Het ongeloof sluit een mens uit van de zaligmakende kracht en werking van het Evangelie, doordat het ongeloof het hart ervoor toesluit en de voornaamste bedoeling van het Evangelie tegenwerkt - en die [bedoeling] is dat het de mens zal brengen tot de dingen die met de zaligheid verbonden zijn. Het is het verheven doel en oogmerk van alle geboden in het Evangelie om mensen te bewegen tot het geloof (1 Joh. 3:23; Mark. 1:14, 15; Joh. 12:36). Het is de bedoeling van alle beloften van het Evangelie: die zijn geschreven om mensen ertoe aan te moedigen dat ze zullen geloven (Joh. 6:35, 37). Als de ongelovige dus aan de veroordeling zou ontkomen, zou dat moeten zijn langs een weg die wij vanuit het Evangelie niet kennen, ja, die tegengesteld is aan de orde die daarin is bepaald. De ongelovige gehoorzaamt immers niet het grote gebod van het Evangelie (1 Joh. 3:23). Evenmin is hij onder enige zaligmakende belofte ervan (Gal. 3:14, 22).

Het ongeloof sluit een mens uit van het verenigd-zijn met Christus; het geloof is immers de band van dat verenigd-zijn (Ef. 3:17). De ongelovige zou dus met evenveel recht mogen verwachten zonder Christus behouden te worden, als behouden te worden zonder te geloven.

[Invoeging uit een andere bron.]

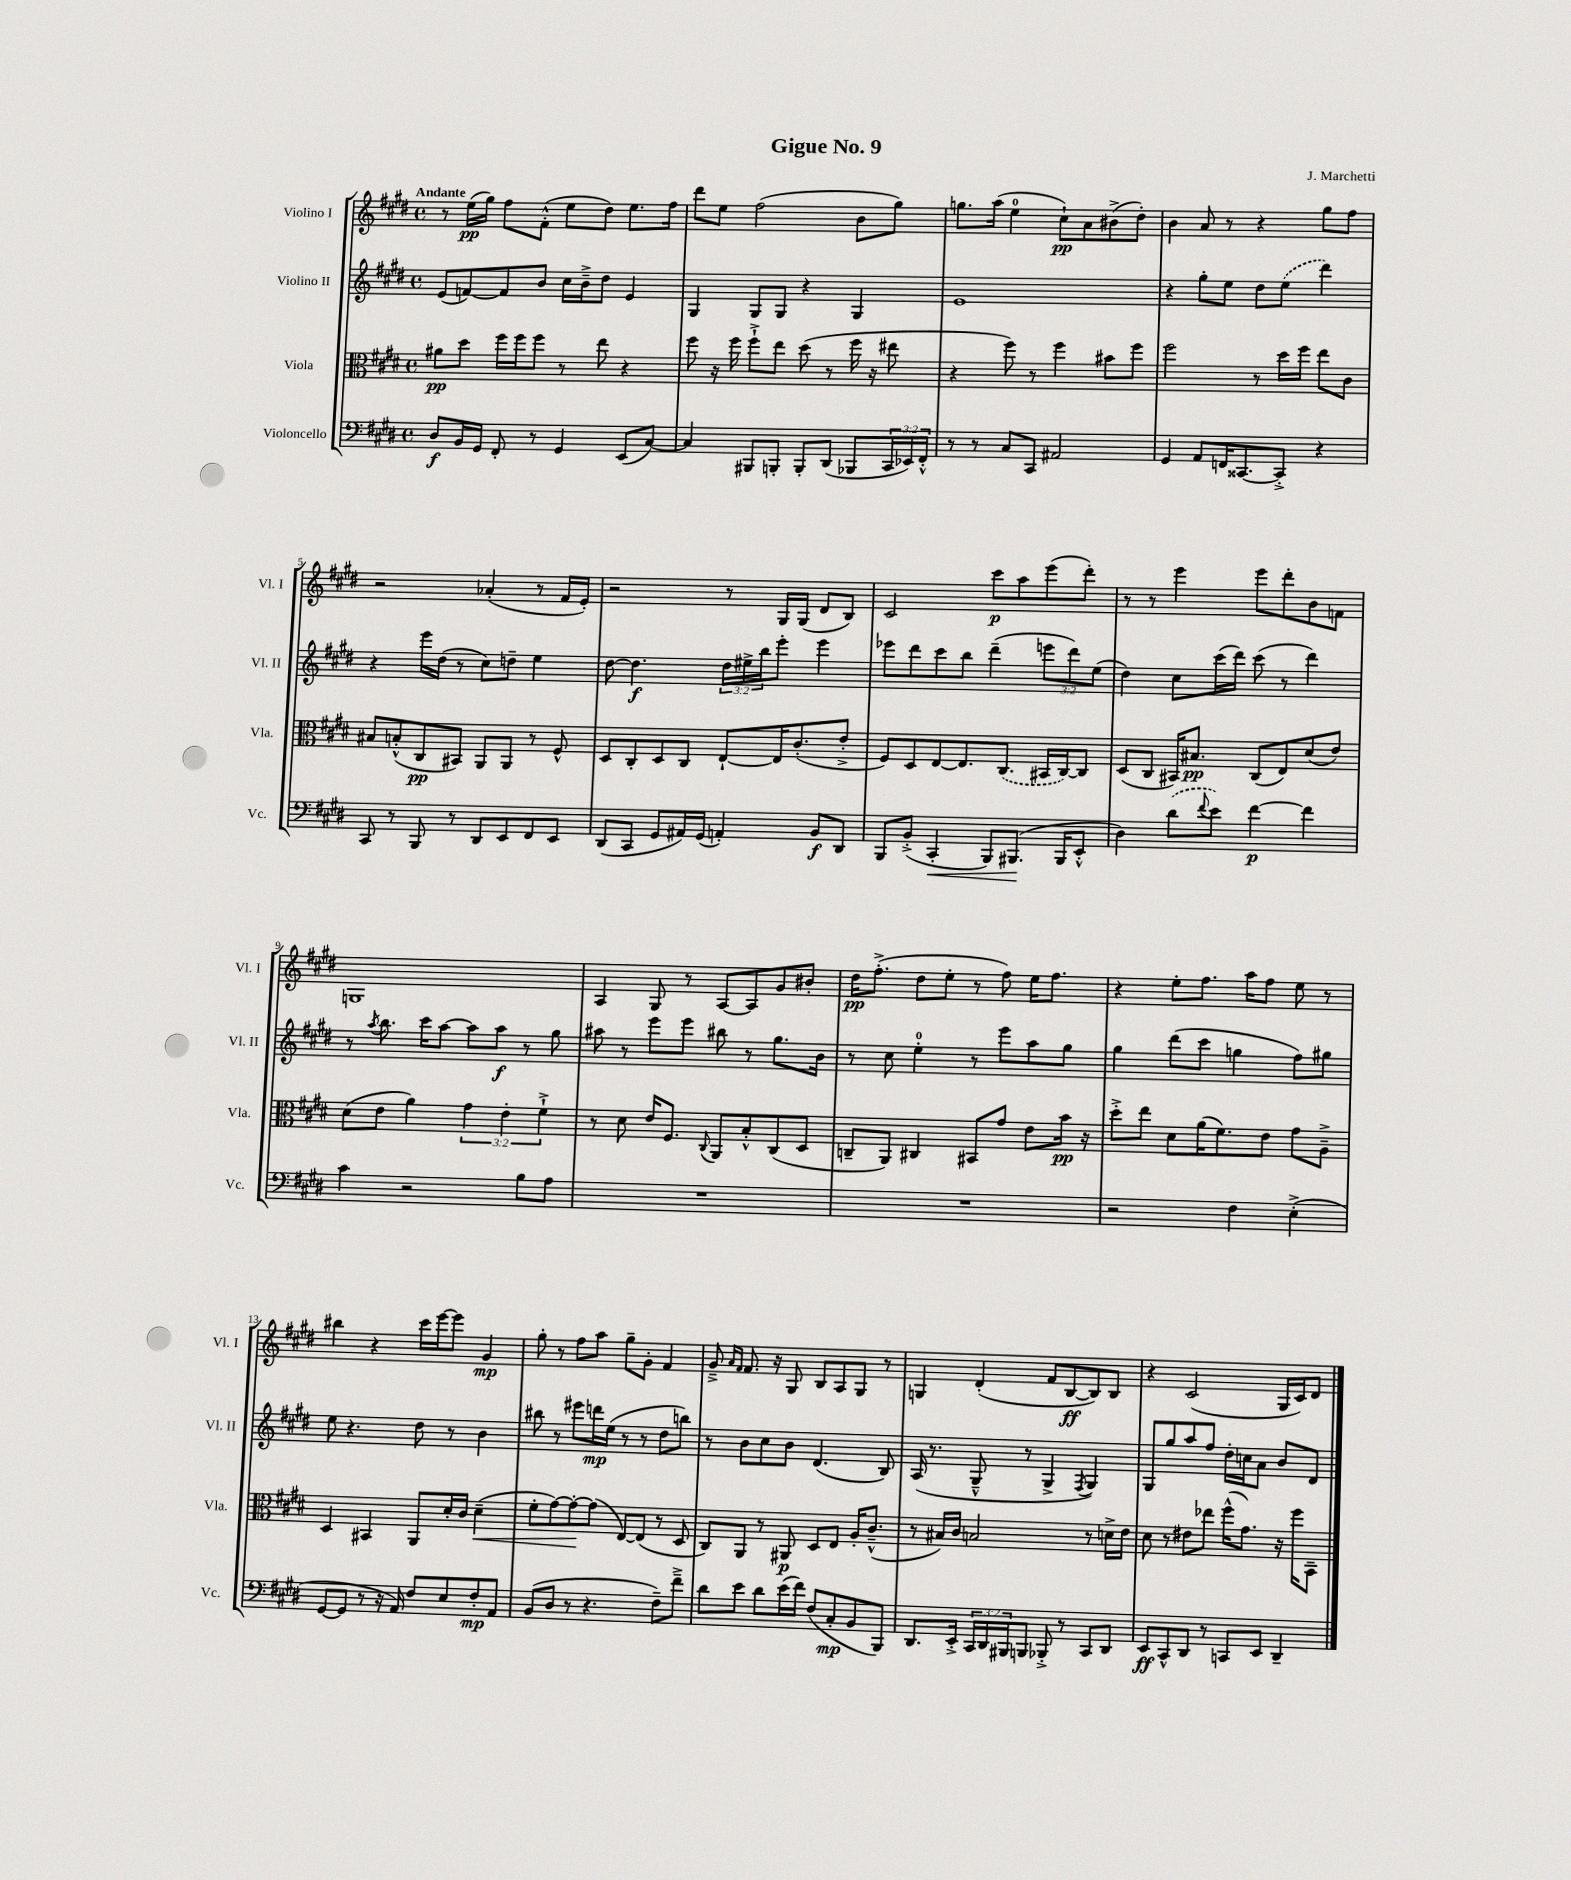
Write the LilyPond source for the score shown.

\header { title = "Gigue No. 9" composer = "J. Marchetti" }
<<
\new StaffGroup <<
\new Staff = "s0" \with { instrumentName = "Violino I" shortInstrumentName = "Vl. I" } {
    \clef treble \key e \major \defaultTimeSignature \time 4/4 \tempo "Andante"
    r8 e''16\pp( gis''16) fis''8 fis'8-.-^( e''8 dis''8) e''8. fis''16 |
    dis'''8 e''8 fis''2( b'8 gis''8) |
    g''8. a''16( e''4-0 cis''8-!\pp) a'8 bis'8->( dis''8-.) |
    b'4 a'8 r8 r4 gis''8 fis''8 |
    r2 aes'4-.( r8 fis'16 e'16-.) |
    r2 r8 gis16 gis16( dis'8 b8) |
    cis'2 cis'''8\p a''8 e'''8( dis'''8-.) |
    r8 r8 e'''4 e'''8 dis'''8-. b'8 f'8 |
    g1 |
    a4 gis8 r8 a8~ a8 gis'8 bis'8-. |
    dis''16\pp fis''8.-.->( dis''8 e''8-. r8 fis''8) e''16 fis''8. |
    r4 e''8-. fis''8. a''16 fis''8 e''8 r8 |
    bis''4 r4 cis'''16 e'''16~ e'''8 gis'4\mp |
    gis''8-. r8 fis''8 a''8 gis''8-- gis'8-. fis'4 |
    gis'8---> \grace { a'16 fis'16 } fis'8. r16 gis8 b8 a8 gis8 r8 |
    g4 dis'4-.( fis'8 b8~\ff b8) b8 |
    r4 cis'2( gis16 cis'16) dis'8 \bar "|." |
}
\new Staff = "s1" \with { instrumentName = "Violino II" shortInstrumentName = "Vl. II" } {
    \clef treble \key e \major \defaultTimeSignature \time 4/4 \override Staff.TupletNumber.text = #tuplet-number::calc-fraction-text
    e'8( f'8~) f'8 b'8 cis''16 b'16---> dis''8 e'4 |
    gis4 gis8 gis8 r4 gis4 |
    e'1 |
    r4 gis''8-. e''8 dis''8 \once \slurDashed e''8( dis'''4) |
    r4 e'''16 dis''16( r8 cis''8) d''8-- e''4 |
    dis''8~ dis''4.\f \tuplet 3/2 { dis''16 eis''16-> b''16 } e'''8-. e'''4 |
    ees'''8 dis'''8 cis'''8 b''8 dis'''4--( \tuplet 3/2 { e'''8 dis'''8) e''8( } |
    dis''4) cis''8 cis'''16( dis'''16) cis'''8( r8 dis'''4) |
    r8 \acciaccatura { a''8 } b''8. cis'''16 a''8~ a''8 a''8\f r8 gis''8 |
    ais''8 r8 e'''8 e'''8 bis''8 r8 gis''8. b'16 |
    r8 cis''8 e''4-0-. r8 e'''8 a''8 gis''8 |
    gis''4 dis'''8( cis'''8 g''4 fis''8) gis''8 |
    e''8 r4. dis''8 r8 b'4 |
    bis''8 r8 eis'''8 d'''16\mp e''16( r8 r8 dis''8 b''8) |
    r8 b'8 cis''8 b'8 dis'4.( b8) |
    a16( r8. gis8---^ r8 gis4-> \acciaccatura { fis8 } gis4) |
    gis8 gis''8 a''8 fis''8 dis''16-. c''16 a'8 b'8 dis'8 \bar "|." |
}
\new Staff = "s2" \with { instrumentName = "Viola" shortInstrumentName = "Vla." } {
    \clef alto \key e \major \defaultTimeSignature \time 4/4 \override Staff.TupletNumber.text = #tuplet-number::calc-fraction-text
    ais'8\pp dis''8 fis''16 fis''16 fis''8 r8 e''8 r4 |
    fis''8 r16 fis''16 fis''8-!-> e''8 dis''8( r8 fis''16 r16 eis''8 |
    r4 fis''8) r8 fis''4 bis'8 fis''8 |
    fis''2 r8 dis''16 fis''16 e''8 cis'8 |
    bis8 b8-.-^( cis8\pp bis,8) a,8 a,8 r8 fis8-^ |
    dis8 cis8-. dis8 cis8 e8~-! e16 cis'8.-.( e'8-.-> |
    fis8) dis8 e8~ e8. \once \slurDashed cis8.( bis,16 cis16~) cis8 |
    dis8( cis8 bis,16) bis8.\pp cis8( e8) dis'8( e'8) |
    dis'8( e'8 a'4) \tuplet 3/2 { gis'4 e'4-. fis'4-!-> } |
    r8 dis'8 e'16 fis8. \appoggiatura { cis8 } a,8 b8-.-^ cis8( dis8 |
    c8-- a,8) cis4 bis,8 gis'8 e'8 b'16\pp r16 |
    dis''8-.-> e''8 dis'8 a'16( fis'8.) e'8 gis'8 a8---> |
    dis4 bis,4 a,8 dis'16-. cis'16 dis'4--\<( |
    fis'8-. gis'8~) gis'8~-.\! gis'8( e8~) e8( r8 dis8 |
    cis8) a,8 r8 ais,8\p dis8 e8 a16-. cis'8.---^( |
    r8 bis16) cis'16 b2 r8 d'16-> e'16 |
    dis'8 r8 eis'8 ees''8 fis''16-^( gis'8.) r16 fis''16 b,8-- \bar "|." |
}
\new Staff = "s3" \with { instrumentName = "Violoncello" shortInstrumentName = "Vc." } {
    \clef bass \key e \major \defaultTimeSignature \time 4/4 \override Staff.TupletNumber.text = #tuplet-number::calc-fraction-text
    dis8\f b,16 gis,16 fis,8-. r8 gis,4 e,8( cis8~) |
    cis4 bis,,8 b,,8-. b,,8-. dis,8( bes,,8 \tuplet 3/2 { cis,16 ees,16) fis,16-.-^ } |
    r8 r8 cis8 cis,8 ais,2 |
    gis,4 a,8 f,16 cisis,8.~ cisis,8-.-> r4 |
    cis,8 r8 b,,8 r8 dis,8 e,8 fis,8 e,8 |
    dis,8( cis,8 gis,8 ais,16) gis,16( a,4-.) b,8\f dis,8 |
    b,,8 b,8-.->( cis,4-.\< b,,8) bis,,8.\!( bis,,16 e,8-.-^ |
    dis4) \once \slurDashed dis'8( \appoggiatura { fis'8 } e'8) fis'4~\p fis'4 |
    cis'4 r2 b8 a8 |
    R1 |
    R1 |
    r2 fis4 e4-.->( |
    gis,8~ gis,8 r8 r16 a,16) fis8 e8 fis8-.\mp a,8 |
    b,8( dis8 r8 r4. fis8--) fis'8---> |
    dis'8 e'8 dis'8 e'16( fis'16) fis8( cis8-.\mp b,8 b,,8) |
    dis,8. e,16-.-> \tuplet 3/2 { cis,16 dis,16 bis,,16 } b,,8 bes,,8-.-> r8 cis,8 dis,8 |
    e,8\ff cis,8-^ dis,8 r8 c,8 e,8 dis,4-- \bar "|." |
}
>>
>>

Zo zien we datgene waarvan het ongeloof de mens uitsluit.

(wordt vervolgd)

© 2008 Den Hertog B.V. Houten. Geschonken genade

Dit artikel werd u aangeboden door: https://www.gergeminned.nl

Deze tekst is geautomatiseerd gemaakt en kan nog fouten bevatten. Digibron werkt voortdurend aan correctie. Klik voor het origineel door naar de pdf. Voor opmerkingen, vragen, informatie: contact.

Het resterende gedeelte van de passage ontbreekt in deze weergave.